Qu’est-ce qui inquiète le plus les grands patrons ?
Ce qui continue à les préoccuper en premier lieu, c’est la surrégulation. C’est une constante. Il y a ensuite des phénomènes que l’on a vus apparaitre il y a 3-4 ans et qui sont liés à des questions de géopolitiques, de conflits commerciaux, de montée des populismes. Ces phénomènes les inquiètent beaucoup plus qu’il y a cinq ans. Et puis on voit apparaitre cette problématique fondamentale de la confiance dans le futur dont je viens de parler avec cette incertitude, cette volatilité de la situation économique qui apparait aujourd’hui comme l’un des principaux facteurs de frein à la croissance.
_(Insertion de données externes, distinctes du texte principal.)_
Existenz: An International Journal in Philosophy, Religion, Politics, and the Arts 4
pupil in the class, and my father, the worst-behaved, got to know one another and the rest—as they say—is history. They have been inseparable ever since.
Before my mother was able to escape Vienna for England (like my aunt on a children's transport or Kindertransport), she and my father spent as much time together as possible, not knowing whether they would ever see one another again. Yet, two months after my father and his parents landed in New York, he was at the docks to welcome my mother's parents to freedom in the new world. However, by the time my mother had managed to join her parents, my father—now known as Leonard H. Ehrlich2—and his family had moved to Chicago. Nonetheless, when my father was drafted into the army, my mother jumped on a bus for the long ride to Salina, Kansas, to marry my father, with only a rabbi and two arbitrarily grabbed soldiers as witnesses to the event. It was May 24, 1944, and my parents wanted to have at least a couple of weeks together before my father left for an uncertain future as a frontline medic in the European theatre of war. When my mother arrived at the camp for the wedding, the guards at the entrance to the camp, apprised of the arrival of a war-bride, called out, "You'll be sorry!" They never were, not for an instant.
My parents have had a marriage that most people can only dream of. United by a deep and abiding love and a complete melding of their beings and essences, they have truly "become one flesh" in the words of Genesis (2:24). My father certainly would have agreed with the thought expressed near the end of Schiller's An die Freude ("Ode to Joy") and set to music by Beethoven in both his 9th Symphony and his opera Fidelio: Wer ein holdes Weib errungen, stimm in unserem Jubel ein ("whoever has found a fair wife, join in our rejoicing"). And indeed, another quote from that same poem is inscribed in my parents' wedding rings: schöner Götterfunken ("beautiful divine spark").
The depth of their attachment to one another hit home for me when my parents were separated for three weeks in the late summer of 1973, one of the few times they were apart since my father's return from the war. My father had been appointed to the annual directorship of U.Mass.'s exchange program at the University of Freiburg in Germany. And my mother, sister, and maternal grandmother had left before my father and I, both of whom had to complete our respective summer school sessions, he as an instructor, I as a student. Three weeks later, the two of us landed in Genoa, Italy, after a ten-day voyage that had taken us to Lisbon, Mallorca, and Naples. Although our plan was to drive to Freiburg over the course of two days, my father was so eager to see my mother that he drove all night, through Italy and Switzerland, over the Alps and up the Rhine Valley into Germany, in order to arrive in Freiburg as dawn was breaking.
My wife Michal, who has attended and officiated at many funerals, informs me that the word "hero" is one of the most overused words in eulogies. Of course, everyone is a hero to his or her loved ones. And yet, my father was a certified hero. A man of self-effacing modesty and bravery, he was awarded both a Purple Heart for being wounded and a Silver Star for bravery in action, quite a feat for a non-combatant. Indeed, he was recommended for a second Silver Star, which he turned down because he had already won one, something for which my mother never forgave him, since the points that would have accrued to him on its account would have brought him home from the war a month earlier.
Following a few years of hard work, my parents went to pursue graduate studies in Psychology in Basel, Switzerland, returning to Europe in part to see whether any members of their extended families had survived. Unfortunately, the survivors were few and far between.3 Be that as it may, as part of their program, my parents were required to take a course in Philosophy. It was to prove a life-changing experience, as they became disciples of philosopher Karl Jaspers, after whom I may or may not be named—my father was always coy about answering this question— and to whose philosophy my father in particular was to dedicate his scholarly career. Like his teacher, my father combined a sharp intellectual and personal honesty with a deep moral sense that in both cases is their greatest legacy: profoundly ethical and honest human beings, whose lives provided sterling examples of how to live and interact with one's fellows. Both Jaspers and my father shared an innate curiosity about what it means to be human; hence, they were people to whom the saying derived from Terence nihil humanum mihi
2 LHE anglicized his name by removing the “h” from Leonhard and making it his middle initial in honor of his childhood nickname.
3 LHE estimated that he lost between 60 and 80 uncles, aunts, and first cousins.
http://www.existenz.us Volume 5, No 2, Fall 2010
En revanche, ce qui est surprenant dans l’étude, et alors que l’on parle d’urgence climatique, l’environnement n’est pas dans les dix premiers facteurs de frein à la croissance. On peut légitimement se demander si leur prise de conscience face à l’urgence climatique est réelle. À moins que cela ne reflète leur incapacité à y faire face.
Les investissements ne risquent-ils pas d’en pâtir ?
L’économie est fondée sur la confiance. C’est le facteur clé de la croissance. Lorsque des chefs d’entreprises vous disent que l’incertitude économique progresse pour passer du 13e au 5e rang de leurs préoccupations en un an, on se dit qu’ils vont moins investir, être encore plus attentistes qu’ils ne l’étaient déjà. Ce qui malheureusement va conduire à une baisse de la croissance par construction.
Dans ce paysage économique très incertain, les patrons français semblent moins pessimistes que leurs collègues britanniques ou américains alors que la crise des « gilets jaunes » ou le conflit sur les retraites qui s’enlise auraient pu laisser penser l’inverse.
Je dirais que c’est un peu une caractéristique des patrons français de toujours avoir une vue plutôt positive en ce qui concerne leur activité alors qu’ils se plaignent beaucoup de leur environnement. Quand on regarde les chiffres, pour eux-mêmes, ils sont plus positifs que leurs collègues dans le monde entier, et sur l’environnement ils sont plus négatifs. Je dirais « qu’ils râlent ». Aujourd’hui, les entreprises françaises, quand elles ont un impact à l’international, savent naviguer dans un environnement incertain. Ce qui n’était pas forcément le cas, il y a dix ou quinze ans.
Plus largement, quand on regarde l’étude, on note que les Chinois sont extrêmement positifs. C’est le pays qui affiche une confiance extrêmement forte dans l’avenir, très loin devant la France et les autres pays. Autre constat, des pays comme le Royaume-Uni ou l’Allemagne sont plus en retrait pour des raisons assez différentes. Le Royaume-Uni pour le Brexit et sa position dans le monde qu’il va falloir définir. Et l’Allemagne parce que ses fondamentaux économiques basés sur l’exportation de biens d’équipements ont été remis en cause par les conflits commerciaux.